2. Repeat the previous mission, but using the `CategoricalNB`, `DecisionTreeClassifier`, and `SVC` classifiers.  Create a bar graph showing average classification accuracy (with 95% confidence interval error bars) for each type of classifier (also include `LogisticRegression`).
3. Use `KMeans` clustering to cluster participants into *k* = 3 groups according to the following features: `pclass`, `sex`, `age`, `fare`, `class`, `deck`, and `alone`:
  - Create a separate DataFrame for each group
  - Plot the probability of survival for each group
  - Explore how the group assignments change with other clustering algorithms (e.g., `DBSCAN`, `Birch`)
4. Create a feature vector for each passenger using the following features: `pclass`, `sex`, `age`, `fare`, `class`, `deck`, and `alone`.  Use `PCA` to project each passenger's feature vector onto two dimensions.  Create a scatterplot (component 1 vs. component 2) where each passenger's marker is assigned as follows:
  - *shape*: a circle indicates that the passenger survived; an x indicates that the passenger died
  - *size*: scale the marker sizes to indicate the fare paid by the passenger
  - *color*: yellow = first class; orange = second class; red = third class
5. Explore how the above scatterplot changes using the following dimensionality reduction algorithms: `DictionaryLearning`, `ICA`, `NMF`.

## Superbowl Dataset
6. Train `CategoricalNB` and `SVC` classifiers to predict `brand` from the following attributes: `funny`, `show_product_quickly`, `patriotic`, `celebrity`, `danger`, `animals`, and `use_sex`.  Create a bar graph showing the average classification accuracy (on held-out test data) for each type of classifier, with 95% confidence interval error bars.
7. Create a `dendrogram` showing which brands create similar ads (based on the attributes `funny`, `show_product_quickly`, `patriotic`, `celebrity`, `danger`, `animals`, and `use_sex`).

# Going Rogue...
![going rogue](https://i.gifer.com/origin/4b/4bd1ef2830b4059cc55245e786a01cc9.gif)

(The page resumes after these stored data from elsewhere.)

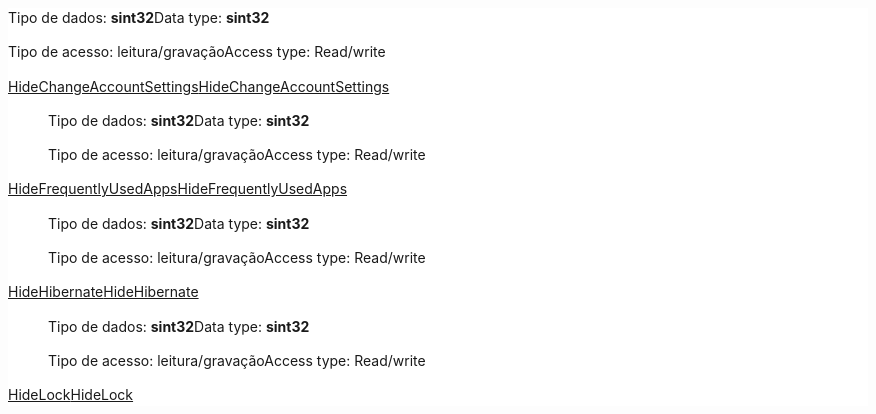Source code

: <span data-ttu-id="ad73c-150">Tipo de dados: **sint32**</span><span class="sxs-lookup"><span data-stu-id="ad73c-150">Data type: **sint32**</span></span>
</dt> <dt>

<span data-ttu-id="ad73c-151">Tipo de acesso: leitura/gravação</span><span class="sxs-lookup"><span data-stu-id="ad73c-151">Access type: Read/write</span></span>
</dt> </dl>

</dd> <dt>

[<span data-ttu-id="ad73c-152">HideChangeAccountSettings</span><span class="sxs-lookup"><span data-stu-id="ad73c-152">HideChangeAccountSettings</span></span>](/windows/client-management/mdm/policy-csp-start#start-hidechangeaccountsettings)
</dt> <dd> <dl> <dt>

<span data-ttu-id="ad73c-153">Tipo de dados: **sint32**</span><span class="sxs-lookup"><span data-stu-id="ad73c-153">Data type: **sint32**</span></span>
</dt> <dt>

<span data-ttu-id="ad73c-154">Tipo de acesso: leitura/gravação</span><span class="sxs-lookup"><span data-stu-id="ad73c-154">Access type: Read/write</span></span>
</dt> </dl>

</dd> <dt>

[<span data-ttu-id="ad73c-155">HideFrequentlyUsedApps</span><span class="sxs-lookup"><span data-stu-id="ad73c-155">HideFrequentlyUsedApps</span></span>](/windows/client-management/mdm/policy-csp-start#start-hidefrequentlyusedapps)
</dt> <dd> <dl> <dt>

<span data-ttu-id="ad73c-156">Tipo de dados: **sint32**</span><span class="sxs-lookup"><span data-stu-id="ad73c-156">Data type: **sint32**</span></span>
</dt> <dt>

<span data-ttu-id="ad73c-157">Tipo de acesso: leitura/gravação</span><span class="sxs-lookup"><span data-stu-id="ad73c-157">Access type: Read/write</span></span>
</dt> </dl>

</dd> <dt>

[<span data-ttu-id="ad73c-158">HideHibernate</span><span class="sxs-lookup"><span data-stu-id="ad73c-158">HideHibernate</span></span>](/windows/client-management/mdm/policy-csp-start#start-hidehibernate)
</dt> <dd> <dl> <dt>

<span data-ttu-id="ad73c-159">Tipo de dados: **sint32**</span><span class="sxs-lookup"><span data-stu-id="ad73c-159">Data type: **sint32**</span></span>
</dt> <dt>

<span data-ttu-id="ad73c-160">Tipo de acesso: leitura/gravação</span><span class="sxs-lookup"><span data-stu-id="ad73c-160">Access type: Read/write</span></span>
</dt> </dl>

</dd> <dt>

[<span data-ttu-id="ad73c-161">HideLock</span><span class="sxs-lookup"><span data-stu-id="ad73c-161">HideLock</span></span>](/windows/client-management/mdm/policy-csp-start#start-hidelock)
</dt> <dd> <dl> <dt>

As your final mission, discover or explore something interesting about any of the datasets we've explored, using any of the features of `pandas` and/or `scikit-learn`.

# Concluding thoughts

In attempting these problems, I'm hoping you've taken away a few key things:

1. These libraries are feature-rich and useful for a wide range of applications.  I encourage you to think about how you might use these libraries in your research.
2. Each library has its own "feel" or "style" to it.  The best way to build up intuitions about different libraries is to actually use them, ideally on real datasets, by turning questions about the data into analyses that you can implement using the given library.
3. You'll get used to working with a subset of the functions from each library that you use most.  But for most other functions (and often even for the ones you know), you'll likely find yourself looking up syntax or examples very frequently.  Learning how to find what you want is way more useful and important than attempting to memorize syntax.

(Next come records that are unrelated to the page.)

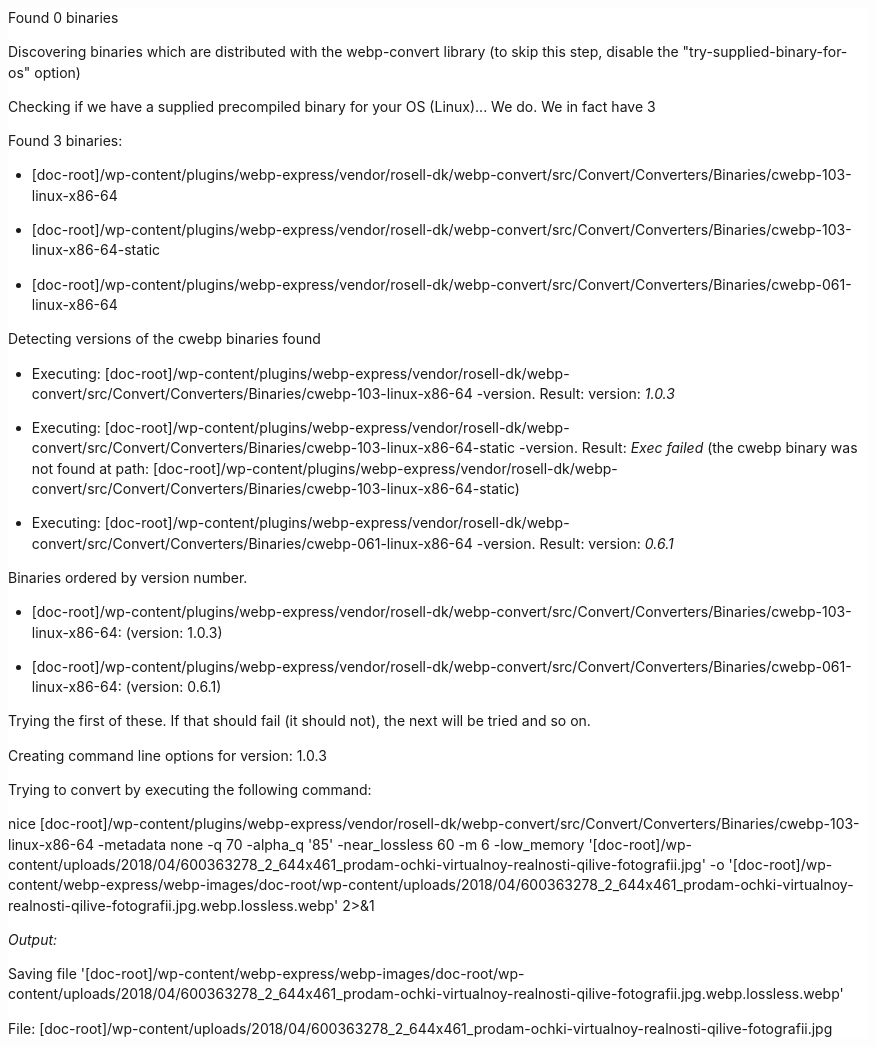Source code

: Found 0 binaries

Discovering binaries which are distributed with the webp-convert library (to skip this step, disable the "try-supplied-binary-for-os" option)

Checking if we have a supplied precompiled binary for your OS (Linux)... We do. We in fact have 3

Found 3 binaries: 

- [doc-root]/wp-content/plugins/webp-express/vendor/rosell-dk/webp-convert/src/Convert/Converters/Binaries/cwebp-103-linux-x86-64

- [doc-root]/wp-content/plugins/webp-express/vendor/rosell-dk/webp-convert/src/Convert/Converters/Binaries/cwebp-103-linux-x86-64-static

- [doc-root]/wp-content/plugins/webp-express/vendor/rosell-dk/webp-convert/src/Convert/Converters/Binaries/cwebp-061-linux-x86-64

Detecting versions of the cwebp binaries found

- Executing: [doc-root]/wp-content/plugins/webp-express/vendor/rosell-dk/webp-convert/src/Convert/Converters/Binaries/cwebp-103-linux-x86-64 -version. Result: version: *1.0.3*

- Executing: [doc-root]/wp-content/plugins/webp-express/vendor/rosell-dk/webp-convert/src/Convert/Converters/Binaries/cwebp-103-linux-x86-64-static -version. Result: *Exec failed* (the cwebp binary was not found at path: [doc-root]/wp-content/plugins/webp-express/vendor/rosell-dk/webp-convert/src/Convert/Converters/Binaries/cwebp-103-linux-x86-64-static)

- Executing: [doc-root]/wp-content/plugins/webp-express/vendor/rosell-dk/webp-convert/src/Convert/Converters/Binaries/cwebp-061-linux-x86-64 -version. Result: version: *0.6.1*

Binaries ordered by version number.

- [doc-root]/wp-content/plugins/webp-express/vendor/rosell-dk/webp-convert/src/Convert/Converters/Binaries/cwebp-103-linux-x86-64: (version: 1.0.3)

- [doc-root]/wp-content/plugins/webp-express/vendor/rosell-dk/webp-convert/src/Convert/Converters/Binaries/cwebp-061-linux-x86-64: (version: 0.6.1)

Trying the first of these. If that should fail (it should not), the next will be tried and so on.

Creating command line options for version: 1.0.3

Trying to convert by executing the following command:

nice [doc-root]/wp-content/plugins/webp-express/vendor/rosell-dk/webp-convert/src/Convert/Converters/Binaries/cwebp-103-linux-x86-64 -metadata none -q 70 -alpha_q '85' -near_lossless 60 -m 6 -low_memory '[doc-root]/wp-content/uploads/2018/04/600363278_2_644x461_prodam-ochki-virtualnoy-realnosti-qilive-fotografii.jpg' -o '[doc-root]/wp-content/webp-express/webp-images/doc-root/wp-content/uploads/2018/04/600363278_2_644x461_prodam-ochki-virtualnoy-realnosti-qilive-fotografii.jpg.webp.lossless.webp' 2>&1


*Output:* 

Saving file '[doc-root]/wp-content/webp-express/webp-images/doc-root/wp-content/uploads/2018/04/600363278_2_644x461_prodam-ochki-virtualnoy-realnosti-qilive-fotografii.jpg.webp.lossless.webp'

File:      [doc-root]/wp-content/uploads/2018/04/600363278_2_644x461_prodam-ochki-virtualnoy-realnosti-qilive-fotografii.jpg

We could easily take an entire term digging into any of these libraries.  This course can introduce you to some basic functionality and intuitions, but the "next step" in your learning journey is to learn how to "train yourself" to use these libraries (and others, including libraries that haven't been written yet!) by relying on your intuitions, prior knowledge about coding and other libraries, and any documentation or examples you can track down.